Se lo Stato è molto corrotto o latitante, la legalità viene meno, le leggi si moltiplicano, perché sono create non più una volta sola per il bene comune ma guardando agli interessi particolari ed egoistici dei singoli. La foresta di prescrizioni, commi e codicilli nasconde spesso lacune profonde, sul piano delle scelte di fondo e dei valori di riferimento. In assenza di una disciplina chiara e oggettiva, il potente di turno si fabbrica la norma personale che più gli conviene, piegando la funzione pubblica al suo privatissimo tornaconto.

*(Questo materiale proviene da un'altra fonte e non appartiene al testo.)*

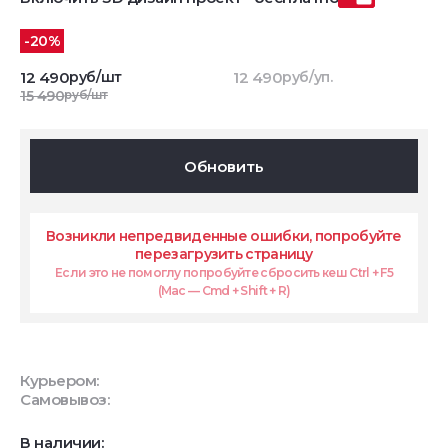
-20%
12 490
руб/шт
12 490
руб/уп.
15 490
руб/шт
Обновить
Возникли непредвиденные ошибки, попробуйте
перезагрузить страницу
Если это не помоглу попробуйте сбросить кеш Ctrl + F5
(Mac — Cmd + Shift + R)
Курьером:
Самовывоз:
В наличии:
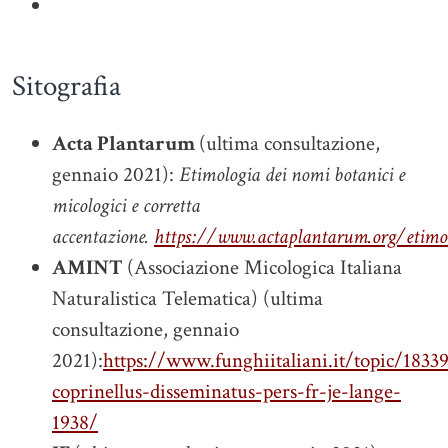
Sitografia
Acta Plantarum
(ultima consultazione,
gennaio 2021):
Etimologia dei nomi botanici e
micologici e corretta
accentazione.
https://www.actaplantarum.org/etimol
AMINT
(Associazione Micologica Italiana
Naturalistica Telematica) (ultima
consultazione, gennaio
2021):
https://www.funghiitaliani.it/topic/1833
coprinellus-disseminatus-pers-fr-je-lange-
1938/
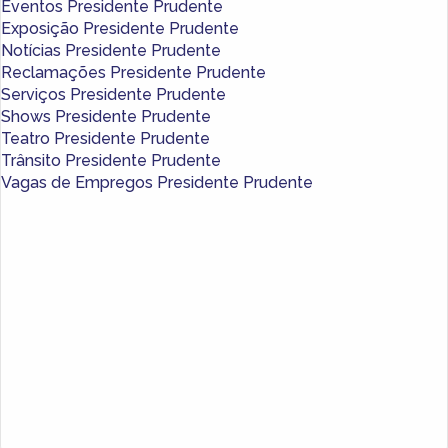
Eventos Presidente Prudente
Exposição Presidente Prudente
Notícias Presidente Prudente
Reclamações Presidente Prudente
Serviços Presidente Prudente
Shows Presidente Prudente
Teatro Presidente Prudente
Trânsito Presidente Prudente
Vagas de Empregos Presidente Prudente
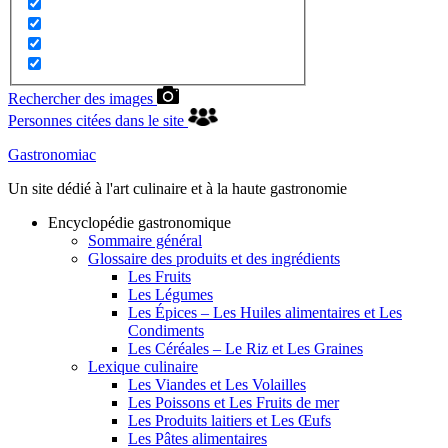
Rechercher des images
Personnes citées dans le site
Gastronomiac
Un site dédié à l'art culinaire et à la haute gastronomie
Encyclopédie gastronomique
Sommaire général
Glossaire des produits et des ingrédients
Les Fruits
Les Légumes
Les Épices – Les Huiles alimentaires et Les
Condiments
Les Céréales – Le Riz et Les Graines
Lexique culinaire
Les Viandes et Les Volailles
Les Poissons et Les Fruits de mer
Les Produits laitiers et Les Œufs
Les Pâtes alimentaires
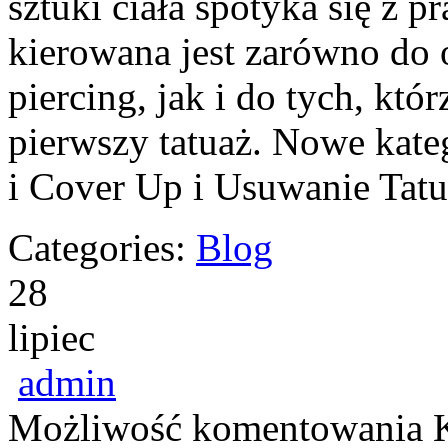
sztuki ciała spotyka się z p
kierowana jest zarówno do o
piercing, jak i do tych, kt
pierwszy tatuaż. Nowe kateg
i Cover Up i Usuwanie Tat
Categories:
Blog
28
lipiec
admin
Możliwość komentowania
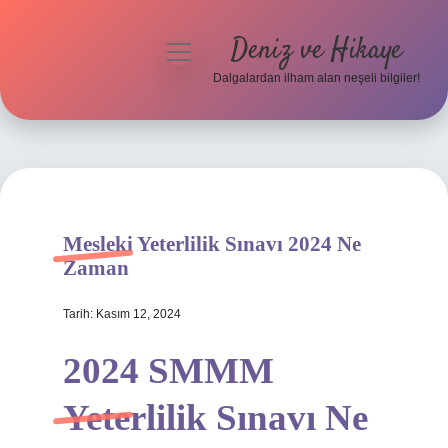
Deniz ve Hikaye
menüyü
aç
Dalgalardan ilham alan neşeli bilgiler!
Anasayfa
Gizlilik Politikası
Yasal Uyarı
Mesleki Yeterlilik Sınavı 2024 Ne
Hakkımızda
Zaman
Tarih: Kasım 12, 2024
2024 SMMM
Yeterlilik Sınavı Ne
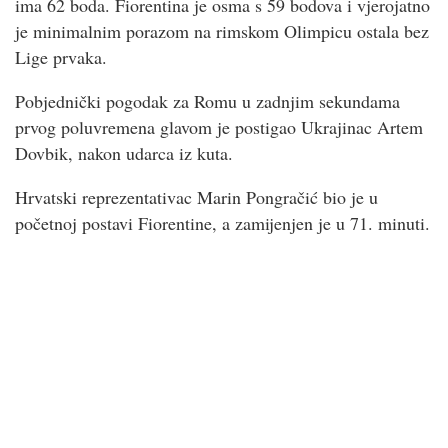
ima 62 boda. Fiorentina je osma s 59 bodova i vjerojatno
je minimalnim porazom na rimskom Olimpicu ostala bez
Lige prvaka.
Pobjednički pogodak za Romu u zadnjim sekundama
prvog poluvremena glavom je postigao Ukrajinac Artem
Dovbik, nakon udarca iz kuta.
Hrvatski reprezentativac Marin Pongračić bio je u
početnoj postavi Fiorentine, a zamijenjen je u 71. minuti.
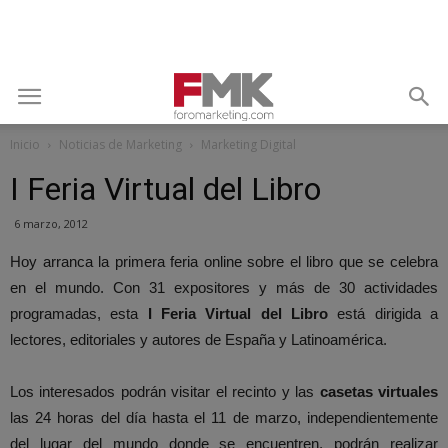
Inicio
Noticias de Marketing
Marketing Digital
I Feria Virtual del Libro
6 marzo, 2012
Hoy arranca la primera feria online sobre el libro que se celebra
en el mundo. Con 31 expositores y más de 30 actividades
programadas, esta
I Feria Virtual del Libro
está dirigida a
lectores, editoriales y autores de España y Latinoamérica.
Los interesados podrán visitar el recinto y las
casetas virtuales
las 24 horas del día hasta el 11 de marzo, independientemente
del lugar del mundo donde se encuentren, podrán realizar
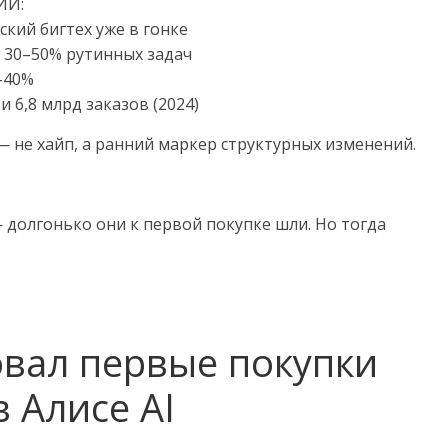
ИИ:
йский бигтех уже в гонке
т 30–50% рутинных задач
5–40%
и 6,8 млрд заказов (2024)
 не хайп, а ранний маркер структурных изменений.
— долгонько они к первой покупке шли. Но тогда
овал первые покупки
 Алисе AI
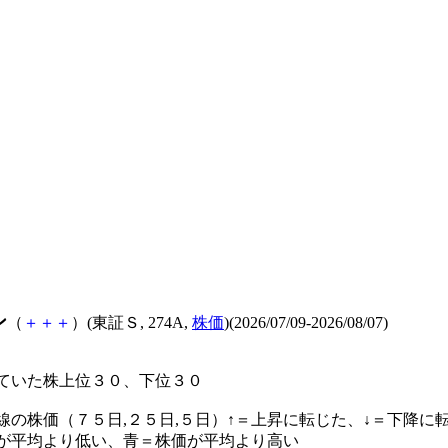
ン
（
＋
＋
＋
）(東証Ｓ, 274A,
株価
)(2026/07/09-2026/08/07)
ていた株上位３０、下位３０
線の株価（７５日,２５日,５日）↑＝上昇に転じた、↓＝下降に
が平均より低い、青＝株価が平均より高い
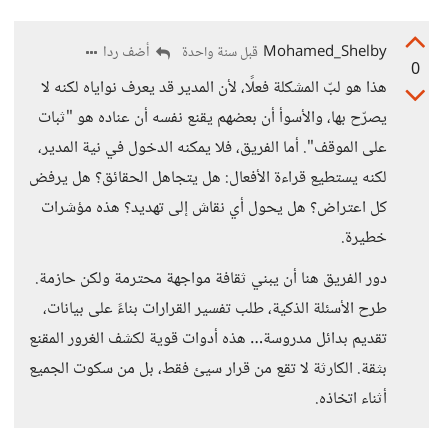
Mohamed_Shelby
أضف ردا
قبل سنة واحدة
0
هذا هو لبّ المشكلة فعلًا، لأن المدير قد يعرف نواياه لكنه لا
يصرّح بها، والأسوأ أن بعضهم يقنع نفسه أن عناده هو "ثبات
على الموقف". أما الفريق، فلا يمكنه الدخول في نية المدير،
لكنه يستطيع قراءة الأفعال: هل يتجاهل الحقائق؟ هل يرفض
كل اعتراض؟ هل يحول أي نقاش إلى تهديد؟ هذه مؤشرات
خطيرة.
دور الفريق هنا أن يبني ثقافة مواجهة محترمة ولكن حازمة.
طرح الأسئلة الذكية، طلب تفسير القرارات بناءً على بيانات،
تقديم بدائل مدروسة… هذه أدوات قوية لكشف الغرور المقنع
بثقة. الكارثة لا تقع من قرار سيئ فقط، بل من سكوت الجميع
أثناء اتخاذه.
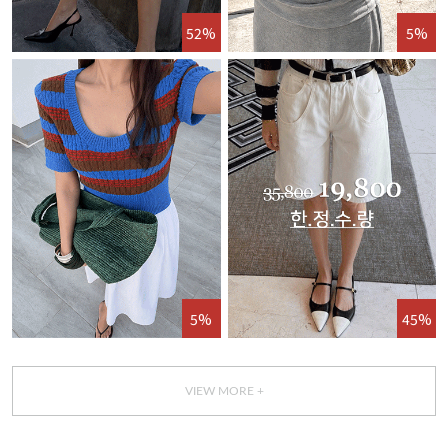
52%
5%
5%
45%
VIEW MORE +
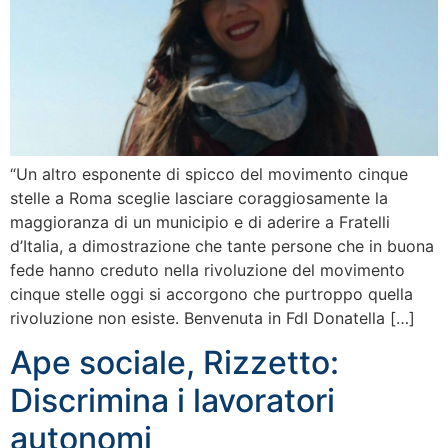
“Un altro esponente di spicco del movimento cinque
stelle a Roma sceglie lasciare coraggiosamente la
maggioranza di un municipio e di aderire a Fratelli
d’Italia, a dimostrazione che tante persone che in buona
fede hanno creduto nella rivoluzione del movimento
cinque stelle oggi si accorgono che purtroppo quella
rivoluzione non esiste. Benvenuta in FdI Donatella […]
Ape sociale, Rizzetto:
Discrimina i lavoratori
autonomi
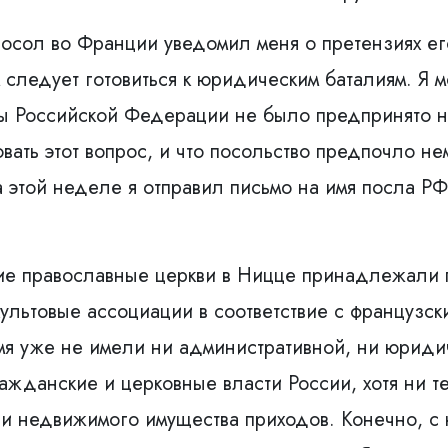
осол во Франции уведомил меня о претензиях ег
м следует готовиться к юридическим баталиям. Я
оны Российской Федерации не было предпринято н
вать этот вопрос, и что посольство предпочло н
 этой неделе я отправил письмо на имя посла Р
кие православные церкви в Ницце принадлежали 
ультовые ассоциации в соответствие с французск
емя уже не имели ни административной, ни юрид
жданские и церковные власти России, хотя ни т
и недвижимого имущества приходов. Конечно, с 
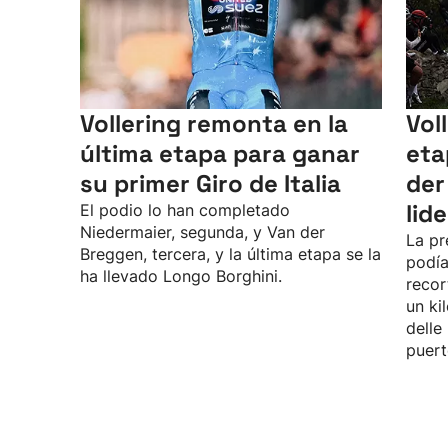
Vollering remonta en la
Vol
última etapa para ganar
eta
su primer Giro de Italia
der
lid
El podio lo han completado
Niedermaier, segunda, y Van der
La pr
Breggen, tercera, y la última etapa se la
podía
ha llevado Longo Borghini.
recor
un ki
delle
puert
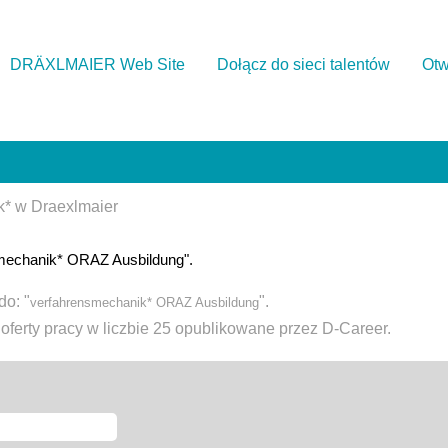
DRÄXLMAIER Web Site
Dołącz do sieci talentów
Ot
(bieżąca
k* w Draexlmaier
strona)
mechanik* ORAZ Ausbildung".
do: "
".
verfahrensmechanik* ORAZ Ausbildung
ferty pracy w liczbie 25 opublikowane przez D-Career.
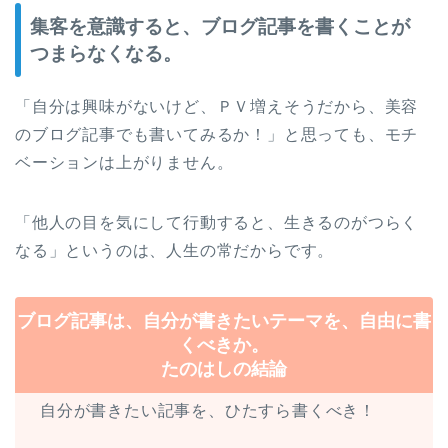
集客を意識すると、ブログ記事を書くことが
つまらなくなる。
「自分は興味がないけど、ＰＶ増えそうだから、美容
のブログ記事でも書いてみるか！」と思っても、モチ
ベーションは上がりません。
「他人の目を気にして行動すると、生きるのがつらく
なる」というのは、人生の常だからです。
ブログ記事は、自分が書きたいテーマを、自由に書
くべきか。
たのはしの結論
自分が書きたい記事を、ひたすら書くべき！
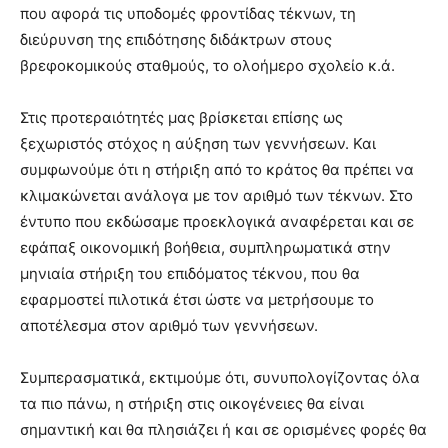
που αφορά τις υποδομές φροντίδας τέκνων, τη
διεύρυνση της επιδότησης διδάκτρων στους
βρεφοκομικούς σταθμούς, το ολοήμερο σχολείο κ.ά.
Στις προτεραιότητές μας βρίσκεται επίσης ως
ξεχωριστός στόχος η αύξηση των γεννήσεων. Και
συμφωνούμε ότι η στήριξη από το κράτος θα πρέπει να
κλιμακώνεται ανάλογα με τον αριθμό των τέκνων. Στο
έντυπο που εκδώσαμε προεκλογικά αναφέρεται και σε
εφάπαξ οικονομική βοήθεια, συμπληρωματικά στην
μηνιαία στήριξη του επιδόματος τέκνου, που θα
εφαρμοστεί πιλοτικά έτσι ώστε να μετρήσουμε το
αποτέλεσμα στον αριθμό των γεννήσεων.
Συμπερασματικά, εκτιμούμε ότι, συνυπολογίζοντας όλα
τα πιο πάνω, η στήριξη στις οικογένειες θα είναι
σημαντική και θα πλησιάζει ή και σε ορισμένες φορές θα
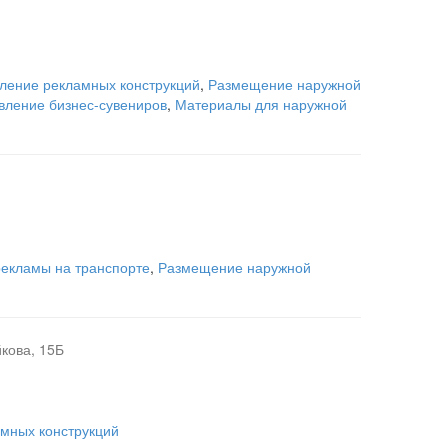
вление рекламных конструкций
,
Размещение наружной
вление бизнес-сувениров
,
Материалы для наружной
екламы на транспорте
,
Размещение наружной
кова, 15Б
амных конструкций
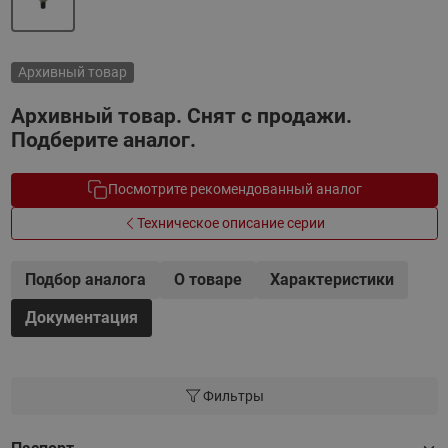
Архивный товар
Архивный товар. Снят с продажи.
Подберите аналог.
Посмотрите рекомендованный аналог
Техническое описание серии
Подбор аналога
О товаре
Характеристики
Документация
Фильтры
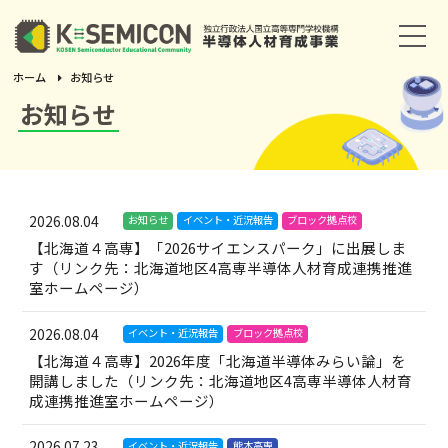
ホーム
お知らせ
ホーム
お知らせ
事業概要
輩出する人財
2026.08.04
お知らせ
イベント・近況報告
ブロック拠点校
【北海道４高専】「2026サイエンスパーク」に出展しま
推進体制
す（リンク先：北海道地区4高専半導体人材育成連携推進
室ホームページ）
主な活動
2026.08.04
イベント・近況報告
ブロック拠点校
【北海道４高専】2026年度「北海道半導体みらい論」を
半導体産業マップ
開講しました（リンク先：北海道地区4高専半導体人材育
成連携推進室ホームページ）
教材・資料
2026.07.23
イベント・近況報告
熊本高専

La “crisi della legge” – nelle molteplici forme di ipertrofia, vaghezza e farraginosità- crea così l’anomalia di giudice legislatore o co-legislatore, esposto alla tentazione dell’onnipotenza. Ecco, la magistratura ha le sue colpe, ma non può essere l’unico imputato. Se il legislatore evitasse di disciplinare i dettagli inutili della nostra quotidianità e dettasse pochi precetti semplici sui nostri veri problemi, la magistratura potrebbe evitare un’impropria azione di supplenza giudiziaria, alla quale è costretta contro la sua vocazione e, soprattutto, contro i suoi desideri.